Report all lines from the entries below in which "Kecamatan" appears.

=== Section Start ===

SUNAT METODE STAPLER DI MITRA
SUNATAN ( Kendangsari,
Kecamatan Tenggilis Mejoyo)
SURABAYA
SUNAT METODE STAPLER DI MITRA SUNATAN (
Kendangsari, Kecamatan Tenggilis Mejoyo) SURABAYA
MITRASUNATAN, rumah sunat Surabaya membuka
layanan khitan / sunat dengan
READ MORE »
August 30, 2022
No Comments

=== Section End ===

**Result of this task**.
Kecamatan Tenggilis Mejoyo)
Kendangsari, Kecamatan Tenggilis Mejoyo) SURABAYA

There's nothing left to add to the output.